As you are using a single DVD drive don't be bothered with the second comment 

Here's my suggestions for you :

Set DVD drive 1st boot option in Bios.

Install a fresh copy of windows by formating C drive - if you have installed OS on that drive.

Install *Latest chipset drivers*, sound, VGA and DirectX for your mobo.
BTW, what mobo and cpu do you have and how much mem you have installed ?

Make sure under device manager your DVD  drive and HDD are using Ultra DMA mode.

Try using a different SATA cable and make sure all the wires are connected properly with mobo and DVD drive.
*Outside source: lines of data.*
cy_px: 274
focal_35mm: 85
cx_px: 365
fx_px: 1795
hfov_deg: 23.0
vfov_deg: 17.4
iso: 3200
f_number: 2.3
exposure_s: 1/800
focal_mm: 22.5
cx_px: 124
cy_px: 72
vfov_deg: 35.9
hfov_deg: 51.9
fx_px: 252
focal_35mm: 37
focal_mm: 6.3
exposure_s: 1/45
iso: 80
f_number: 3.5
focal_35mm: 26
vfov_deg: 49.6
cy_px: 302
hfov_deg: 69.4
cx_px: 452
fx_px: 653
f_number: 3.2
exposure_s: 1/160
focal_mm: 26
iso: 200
Same goes for the power connector from PSU into DVD drive.

Scan your HDD for Bad sectors using HD Tune.

If every thing is OK try writing a DVD using IMGburn and let us know about it.


----------



## thetechfreak (Mar 6, 2011)

I think there might we something wrond with the SaTA/IDE ports


----------



## topgear (Mar 7, 2011)

^^ that could be a reason.

@ *OP*- are you using a SATA or IDE dvd drive - if it's SATA try connecting the DVD drive into a different SATA port.


----------



## choudang (Mar 7, 2011)

it seems that i am also having same kind of problem but not completely. my dvd stops detecting and writing... with nero its got successful but cd/dvd remains blank. but when i write thru linux, it works for only 1 time.
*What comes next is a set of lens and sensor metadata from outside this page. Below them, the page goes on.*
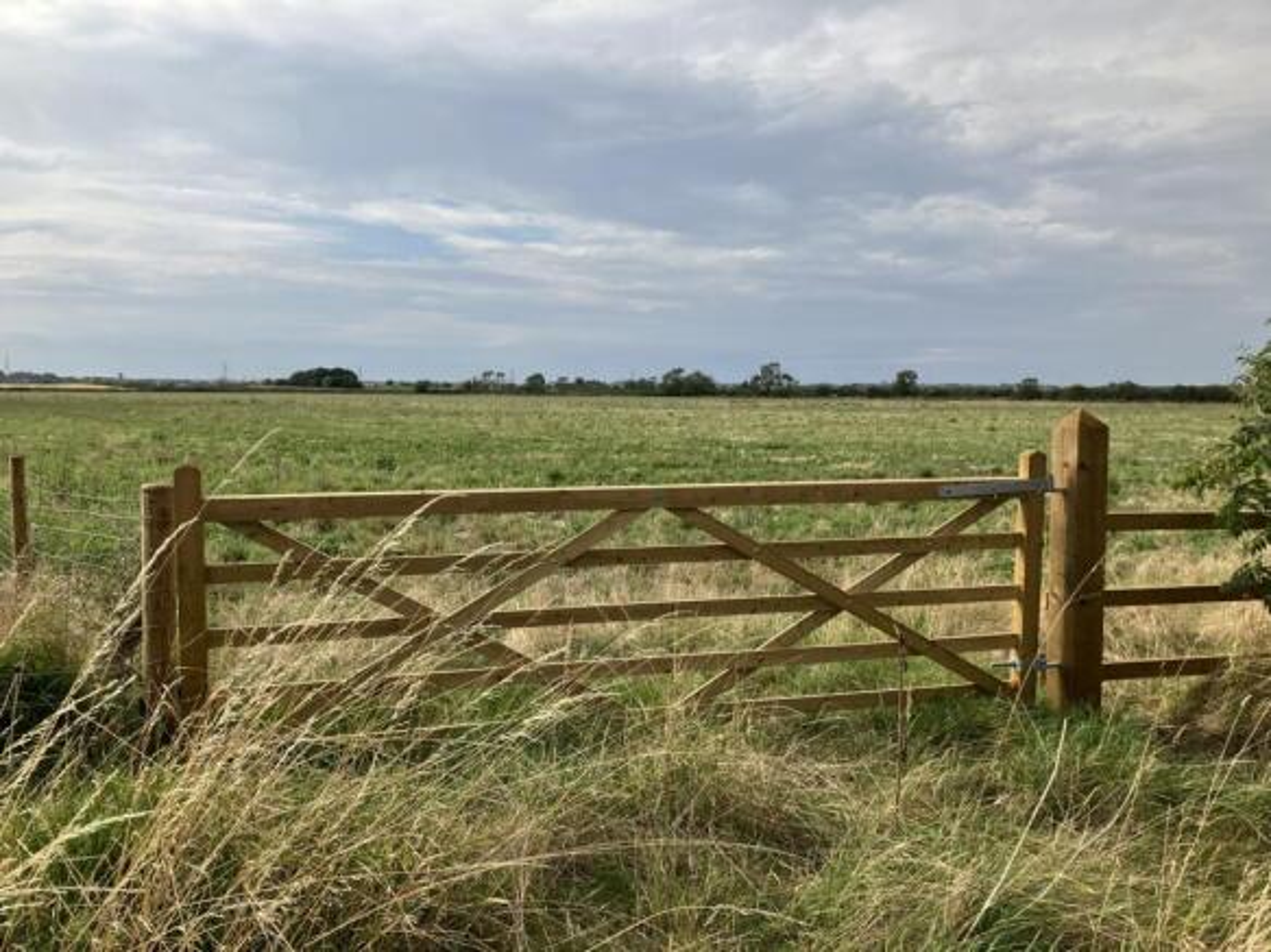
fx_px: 1028
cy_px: 476
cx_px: 636
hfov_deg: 63.5
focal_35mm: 28
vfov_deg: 49.7
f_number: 1.8
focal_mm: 3.99
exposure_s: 1/2433
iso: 32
i think its a problem with burner itself.


----------



## Vyom (Mar 7, 2011)

^^ Try simulating the write process. For details on simulating, refer post no. 14. 
(*www.thinkdigit.com/forum/software-q/137456-dvd-drive-problems.html#post1345424)


----------



## choudang (Mar 7, 2011)

^^ not even nero, alcohol, imgburn everything failed in Win 7. i had to change the drive.  but new 5 months old burner again causing the same problem


----------



## pra85 (Apr 7, 2011)

*Re: DVD Drive problems Solved*

even though i dont know how it was solved but now i can write my dvds now with the same burner

this is what happened 
i got a idea that i should install some Linux distro and then try to write the dvd ,so i installed Fedora ,but while installing it formatted my whole of HDD and converted it into a single partition of 931 GB  and after spending some time on fedora i couldn't understand what to do so i re-installed WIN 7 Ultimate and now it is writing the dvds 
Neither did i change any hardware nor anything else and it just writing of its own accord.


----------



## Vyom (Apr 7, 2011)

*Re: DVD Drive problems Solved*



pra85 said:


> even though i dont know how it was solved but now i can write my dvds now with the same burner
> 
> this is what happened
> i got a idea that i should install some Linux distro and then try to write the dvd ,so i installed Fedora ,but while installing it formatted my whole of HDD and converted it into a single partition of 931 GB  and after spending some time on fedora i couldn't understand what to do so i re-installed WIN 7 Ultimate and now it is writing the dvds
> Neither did i change any hardware nor anything else and it just writing of its own accord.



I hope when Linux installer formatted your whole HDD, it was intentional and you didnt lose any of your data.

If your problem is solved now, then ifs safe to say that it was some driver related problem.


----------